The second (and larger) part of the assignment is to implement `Deal.computeOdds()`

-- iterate through possible hands of the other players to compute the probability that you have the highest hand (where a tie != highest). The input to the program will be your cards, the community cards, and the number of other players. The output will be your probability of winning.

For computeOdds(), you will need to write a helper function that takes a set and shifts it over: mapToAvailableCards(). For example, if 7 cards have already been dealt--say, the Ace through 7 of spades--and we are choosing two more from the remaining pool of 45, the function needs to map from the range 1-45 to the 45 available card values.

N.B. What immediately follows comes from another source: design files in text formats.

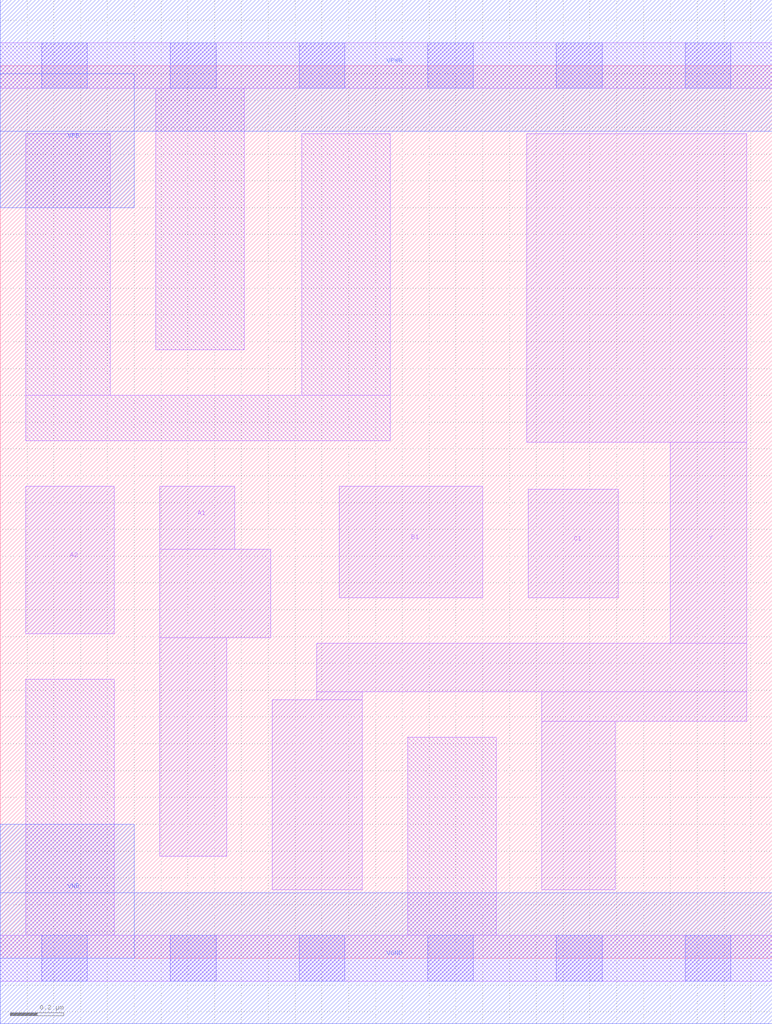
<source format=lef>
# Copyright 2020 The SkyWater PDK Authors
#
# Licensed under the Apache License, Version 2.0 (the "License");
# you may not use this file except in compliance with the License.
# You may obtain a copy of the License at
#
#     https://www.apache.org/licenses/LICENSE-2.0
#
# Unless required by applicable law or agreed to in writing, software
# distributed under the License is distributed on an "AS IS" BASIS,
# WITHOUT WARRANTIES OR CONDITIONS OF ANY KIND, either express or implied.
# See the License for the specific language governing permissions and
# limitations under the License.
#
# SPDX-License-Identifier: Apache-2.0

VERSION 5.5 ;
NAMESCASESENSITIVE ON ;
BUSBITCHARS "[]" ;
DIVIDERCHAR "/" ;
MACRO sky130_fd_sc_lp__a211oi_1
  CLASS CORE ;
  SOURCE USER ;
  ORIGIN  0.000000  0.000000 ;
  SIZE  2.880000 BY  3.330000 ;
  SYMMETRY X Y R90 ;
  SITE unit ;
  PIN A1
    ANTENNAGATEAREA  0.315000 ;
    DIRECTION INPUT ;
    USE SIGNAL ;
    PORT
      LAYER li1 ;
        RECT 0.595000 0.380000 0.845000 1.195000 ;
        RECT 0.595000 1.195000 1.010000 1.525000 ;
        RECT 0.595000 1.525000 0.875000 1.760000 ;
    END
  END A1
  PIN A2
    ANTENNAGATEAREA  0.315000 ;
    DIRECTION INPUT ;
    USE SIGNAL ;
    PORT
      LAYER li1 ;
        RECT 0.095000 1.210000 0.425000 1.760000 ;
    END
  END A2
  PIN B1
    ANTENNAGATEAREA  0.315000 ;
    DIRECTION INPUT ;
    USE SIGNAL ;
    PORT
      LAYER li1 ;
        RECT 1.265000 1.345000 1.800000 1.760000 ;
    END
  END B1
  PIN C1
    ANTENNAGATEAREA  0.315000 ;
    DIRECTION INPUT ;
    USE SIGNAL ;
    PORT
      LAYER li1 ;
        RECT 1.970000 1.345000 2.305000 1.750000 ;
    END
  END C1
  PIN Y
    ANTENNADIFFAREA  0.884100 ;
    DIRECTION OUTPUT ;
    USE SIGNAL ;
    PORT
      LAYER li1 ;
        RECT 1.015000 0.255000 1.350000 0.965000 ;
        RECT 1.180000 0.965000 1.350000 0.995000 ;
        RECT 1.180000 0.995000 2.785000 1.175000 ;
        RECT 1.965000 1.925000 2.785000 3.075000 ;
        RECT 2.020000 0.255000 2.295000 0.885000 ;
        RECT 2.020000 0.885000 2.785000 0.995000 ;
        RECT 2.500000 1.175000 2.785000 1.925000 ;
    END
  END Y
  PIN VGND
    DIRECTION INOUT ;
    USE GROUND ;
    PORT
      LAYER met1 ;
        RECT 0.000000 -0.245000 2.880000 0.245000 ;
    END
  END VGND
  PIN VNB
    DIRECTION INOUT ;
    USE GROUND ;
    PORT
      LAYER met1 ;
        RECT 0.000000 0.000000 0.500000 0.500000 ;
    END
  END VNB
  PIN VPB
    DIRECTION INOUT ;
    USE POWER ;
    PORT
      LAYER met1 ;
        RECT 0.000000 2.800000 0.500000 3.300000 ;
    END
  END VPB
  PIN VPWR
    DIRECTION INOUT ;
    USE POWER ;
    PORT
      LAYER met1 ;
        RECT 0.000000 3.085000 2.880000 3.575000 ;
    END
  END VPWR
  OBS
    LAYER li1 ;
      RECT 0.000000 -0.085000 2.880000 0.085000 ;
      RECT 0.000000  3.245000 2.880000 3.415000 ;
      RECT 0.095000  0.085000 0.425000 1.040000 ;
      RECT 0.095000  1.930000 1.455000 2.100000 ;
      RECT 0.095000  2.100000 0.410000 3.075000 ;
      RECT 0.580000  2.270000 0.910000 3.245000 ;
      RECT 1.125000  2.100000 1.455000 3.075000 ;
      RECT 1.520000  0.085000 1.850000 0.825000 ;
    LAYER mcon ;
      RECT 0.155000 -0.085000 0.325000 0.085000 ;
      RECT 0.155000  3.245000 0.325000 3.415000 ;
      RECT 0.635000 -0.085000 0.805000 0.085000 ;
      RECT 0.635000  3.245000 0.805000 3.415000 ;
      RECT 1.115000 -0.085000 1.285000 0.085000 ;
      RECT 1.115000  3.245000 1.285000 3.415000 ;
      RECT 1.595000 -0.085000 1.765000 0.085000 ;
      RECT 1.595000  3.245000 1.765000 3.415000 ;
      RECT 2.075000 -0.085000 2.245000 0.085000 ;
      RECT 2.075000  3.245000 2.245000 3.415000 ;
      RECT 2.555000 -0.085000 2.725000 0.085000 ;
      RECT 2.555000  3.245000 2.725000 3.415000 ;
  END
END sky130_fd_sc_lp__a211oi_1
END LIBRARY

</source>
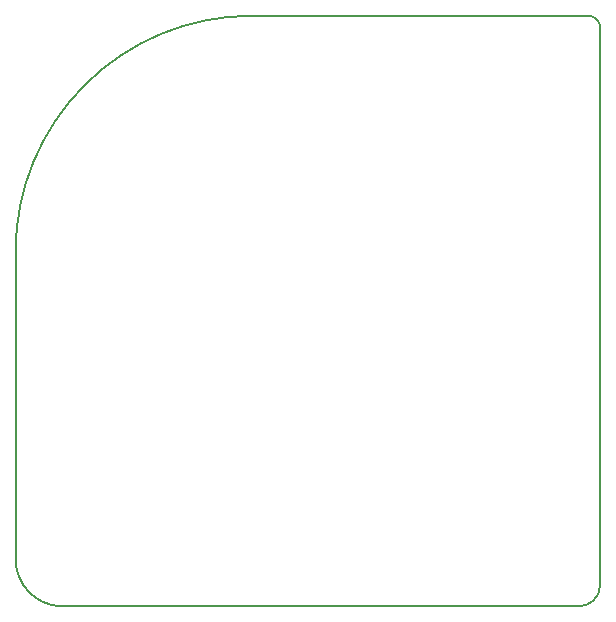
<source format=gbr>
G04 #@! TF.FileFunction,Profile,NP*
%FSLAX46Y46*%
G04 Gerber Fmt 4.6, Leading zero omitted, Abs format (unit mm)*
G04 Created by KiCad (PCBNEW 4.0.4+e1-6308~48~ubuntu15.10.1-stable) date Wed Sep 27 09:28:55 2017*
%MOMM*%
%LPD*%
G01*
G04 APERTURE LIST*
%ADD10C,0.150000*%
G04 APERTURE END LIST*
D10*
X113000000Y-86000000D02*
X113000000Y-111900000D01*
X161500000Y-66000000D02*
X133000000Y-66000000D01*
X162500000Y-114200000D02*
X162500000Y-67000000D01*
X160600000Y-116000000D02*
X160600000Y-116000000D01*
X116900000Y-116000000D02*
X160600000Y-116000000D01*
X113000000Y-111900000D02*
G75*
G03X116900000Y-116000000I4000000J-100000D01*
G01*
X160600154Y-115997229D02*
G75*
G03X162500000Y-114200000I99846J1797229D01*
G01*
X162500000Y-67000000D02*
G75*
G03X161500000Y-66000000I-1000000J0D01*
G01*
X133000000Y-66000000D02*
G75*
G03X113000000Y-86000000I0J-20000000D01*
G01*
M02*

</source>
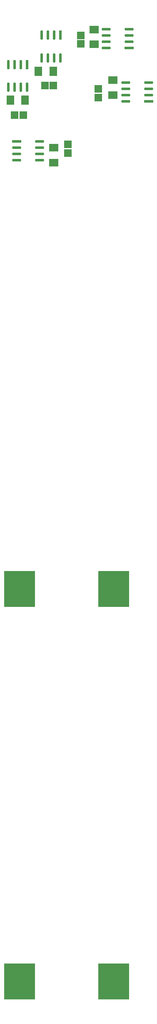
<source format=gbr>
G04*
G04 #@! TF.GenerationSoftware,Altium Limited,Altium Designer,22.11.1 (43)*
G04*
G04 Layer_Color=8421504*
%FSLAX44Y44*%
%MOMM*%
G71*
G04*
G04 #@! TF.SameCoordinates,B6AE56F5-1224-44F4-9462-935C271CF011*
G04*
G04*
G04 #@! TF.FilePolarity,Positive*
G04*
G01*
G75*
%ADD15R,6.3500X7.3400*%
%ADD16R,1.5562X1.5781*%
%ADD17R,1.9062X1.5046*%
%ADD18R,1.5781X1.5562*%
%ADD19R,1.5046X1.9062*%
G04:AMPARAMS|DCode=20|XSize=1.8741mm|YSize=0.5421mm|CornerRadius=0.2711mm|HoleSize=0mm|Usage=FLASHONLY|Rotation=180.000|XOffset=0mm|YOffset=0mm|HoleType=Round|Shape=RoundedRectangle|*
%AMROUNDEDRECTD20*
21,1,1.8741,0.0000,0,0,180.0*
21,1,1.3319,0.5421,0,0,180.0*
1,1,0.5421,-0.6660,0.0000*
1,1,0.5421,0.6660,0.0000*
1,1,0.5421,0.6660,0.0000*
1,1,0.5421,-0.6660,0.0000*
%
%ADD20ROUNDEDRECTD20*%
G04:AMPARAMS|DCode=21|XSize=1.8741mm|YSize=0.5421mm|CornerRadius=0.2711mm|HoleSize=0mm|Usage=FLASHONLY|Rotation=270.000|XOffset=0mm|YOffset=0mm|HoleType=Round|Shape=RoundedRectangle|*
%AMROUNDEDRECTD21*
21,1,1.8741,0.0000,0,0,270.0*
21,1,1.3319,0.5421,0,0,270.0*
1,1,0.5421,0.0000,-0.6660*
1,1,0.5421,0.0000,0.6660*
1,1,0.5421,0.0000,0.6660*
1,1,0.5421,0.0000,-0.6660*
%
%ADD21ROUNDEDRECTD21*%
%ADD22R,1.8741X0.5421*%
%ADD23R,0.5421X1.8741*%
D15*
X362920Y1081100D02*
D03*
X554020Y284600D02*
D03*
X362920D02*
D03*
X554020Y1081100D02*
D03*
D16*
X487000Y2205281D02*
D03*
Y2188000D02*
D03*
X523000Y2096281D02*
D03*
Y2079000D02*
D03*
X461000Y1966359D02*
D03*
Y1983641D02*
D03*
D17*
X552000Y2114008D02*
D03*
X514000Y2217008D02*
D03*
X432000Y1946992D02*
D03*
X552000Y2083992D02*
D03*
X514000Y2186992D02*
D03*
X432000Y1977008D02*
D03*
D18*
X353000Y2043000D02*
D03*
X370281D02*
D03*
X414359Y2103000D02*
D03*
X431641D02*
D03*
D19*
X344000Y2074000D02*
D03*
X400992Y2132000D02*
D03*
X374016Y2074000D02*
D03*
X431008Y2132000D02*
D03*
D20*
X578839Y2109050D02*
D03*
Y2070950D02*
D03*
X538839Y2218050D02*
D03*
Y2179950D02*
D03*
X403161Y1951950D02*
D03*
Y1990050D02*
D03*
X578839Y2096350D02*
D03*
X538839Y2205350D02*
D03*
X403161Y1964650D02*
D03*
X578839Y2083650D02*
D03*
X538839Y2192650D02*
D03*
X403161Y1977350D02*
D03*
X356839Y1951950D02*
D03*
Y1964650D02*
D03*
X585161Y2205350D02*
D03*
Y2218050D02*
D03*
X625161Y2096350D02*
D03*
Y2109050D02*
D03*
X356839Y1977350D02*
D03*
X585161Y2192650D02*
D03*
X625161Y2083650D02*
D03*
D21*
X339950Y2099839D02*
D03*
X378050D02*
D03*
X407300Y2159679D02*
D03*
X445400D02*
D03*
X352650Y2099839D02*
D03*
X420000Y2159679D02*
D03*
X365350Y2099839D02*
D03*
X432700Y2159679D02*
D03*
X339950Y2146161D02*
D03*
X352650D02*
D03*
X407300Y2206000D02*
D03*
X420000D02*
D03*
X365350Y2146161D02*
D03*
X432700Y2206000D02*
D03*
D22*
X356839Y1990050D02*
D03*
X625161Y2070950D02*
D03*
X585161Y2179950D02*
D03*
D23*
X378050Y2146161D02*
D03*
X445400Y2206000D02*
D03*
M02*

</source>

In general, add any extra methods you find helpful, but be cautious about changing the existing code unless you're sure you know what you're doing.

The 5 java files needed for this assignment are in a folder called
`proj2`

in the
`cs240`

directory of the edlab machines. To get to it, use this link to the ftp server, or see the edlab main page for other ways to connect.

While you're there, you can also download a working version of
`proj1`

, in case you need one. As we've mentioned, this code could help you solve
some problems on HW#2 if you don't trust your own code.

Submit the 5 completed java files to the `cs240`

folder of
your own home directory by midnight on Wednesday, March 25, 2009.